Richard Ho, the company’s chief of hardware, made the statements during his keynote presentation at the AI Infra Summit in Santa Clara.
Ho added, “It has to be built into the hardware. Today, most safety work is done in software. It thinks your hardware is secure. It presupposes that your hardware will perform correctly. It assumes you can unplug the hardware. He is not implying that we cannot disconnect that hardware, but rather that these devices are devious, the models are very devious; and as a hardware enthusiast, he wants to be certain of that.
Safety precautions at the silicon level
Ho stated that the rise of generative AI necessitates a rethinking of system design and outlined how future agents would be long-lived, engaging in the background even when a user is not actively involved.

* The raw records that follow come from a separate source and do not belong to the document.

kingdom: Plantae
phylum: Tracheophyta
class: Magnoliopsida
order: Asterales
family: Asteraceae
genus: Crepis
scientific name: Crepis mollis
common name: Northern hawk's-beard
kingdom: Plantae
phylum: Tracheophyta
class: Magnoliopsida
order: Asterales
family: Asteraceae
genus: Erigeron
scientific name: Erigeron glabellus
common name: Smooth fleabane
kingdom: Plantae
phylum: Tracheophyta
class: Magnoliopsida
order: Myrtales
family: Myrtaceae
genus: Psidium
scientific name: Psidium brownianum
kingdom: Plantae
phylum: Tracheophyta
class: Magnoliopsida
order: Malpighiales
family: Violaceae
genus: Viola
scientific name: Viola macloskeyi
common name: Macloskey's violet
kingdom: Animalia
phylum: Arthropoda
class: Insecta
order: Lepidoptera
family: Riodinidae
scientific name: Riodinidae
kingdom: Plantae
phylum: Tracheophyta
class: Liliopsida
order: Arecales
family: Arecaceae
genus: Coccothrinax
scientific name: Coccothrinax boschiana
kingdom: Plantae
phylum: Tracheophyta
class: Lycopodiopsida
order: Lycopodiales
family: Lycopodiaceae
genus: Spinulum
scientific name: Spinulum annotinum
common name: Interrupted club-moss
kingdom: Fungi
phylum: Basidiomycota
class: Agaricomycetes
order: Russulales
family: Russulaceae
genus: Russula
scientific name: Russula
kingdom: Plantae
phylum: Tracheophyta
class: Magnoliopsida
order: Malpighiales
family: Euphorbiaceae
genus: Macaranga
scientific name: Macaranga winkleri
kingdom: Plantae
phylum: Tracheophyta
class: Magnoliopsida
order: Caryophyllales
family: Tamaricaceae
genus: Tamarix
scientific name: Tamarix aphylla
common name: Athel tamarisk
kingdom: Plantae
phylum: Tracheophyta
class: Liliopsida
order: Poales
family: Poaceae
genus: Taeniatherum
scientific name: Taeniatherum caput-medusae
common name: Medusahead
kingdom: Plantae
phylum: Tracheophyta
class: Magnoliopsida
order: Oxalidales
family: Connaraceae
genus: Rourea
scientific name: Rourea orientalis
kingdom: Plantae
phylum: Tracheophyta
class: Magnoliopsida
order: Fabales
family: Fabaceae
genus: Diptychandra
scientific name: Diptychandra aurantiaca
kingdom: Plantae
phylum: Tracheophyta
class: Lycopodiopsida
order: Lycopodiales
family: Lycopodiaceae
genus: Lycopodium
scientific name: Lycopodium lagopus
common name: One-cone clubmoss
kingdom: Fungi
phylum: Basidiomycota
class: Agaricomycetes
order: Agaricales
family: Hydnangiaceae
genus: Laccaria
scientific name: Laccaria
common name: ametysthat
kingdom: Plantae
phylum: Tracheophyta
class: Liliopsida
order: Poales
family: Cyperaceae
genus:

This transition necessitates memory-rich, low-latency infrastructure to support continuous sessions and communication between several agents.
Ho said that networking is turning into a bottleneck. “We will need real-time tools in these, which means that these agents will be able to communicate with one another.” A few of them may be examining a tool, while others may be searching a webpage. While others are thinking, others must converse with one another.
Limits on high-bandwidth memory, the demand for 2.5D and 3D chip integration, advancements in optics, and excessive power requirements that might exceed 1 megawatt per rack are just a few of the hardware issues that Ho listed as needing to be resolved.
Secure execution routes in CPUs and accelerators, telemetry to identify indications of anomalous behavior, and real-time kill switches integrated into AI clusters are some of the safety precautions proposed by OpenAI.
Ho concluded by stating that we need adequate benchmarks for hardware and agent-aware designs, and he believes it is crucial to understand latency walls and latency tails, as well as their power and efficiency. In addition to being a debug tool, we must have high observability as a characteristic of our hardware that continuously monitors it.
Networking is a really crucial issue, and as we move into optical, it’s uncertain if the network is reliable now. We must ensure that we have sufficient testing of these optical testbeds and other communication testbeds to demonstrate our reliability.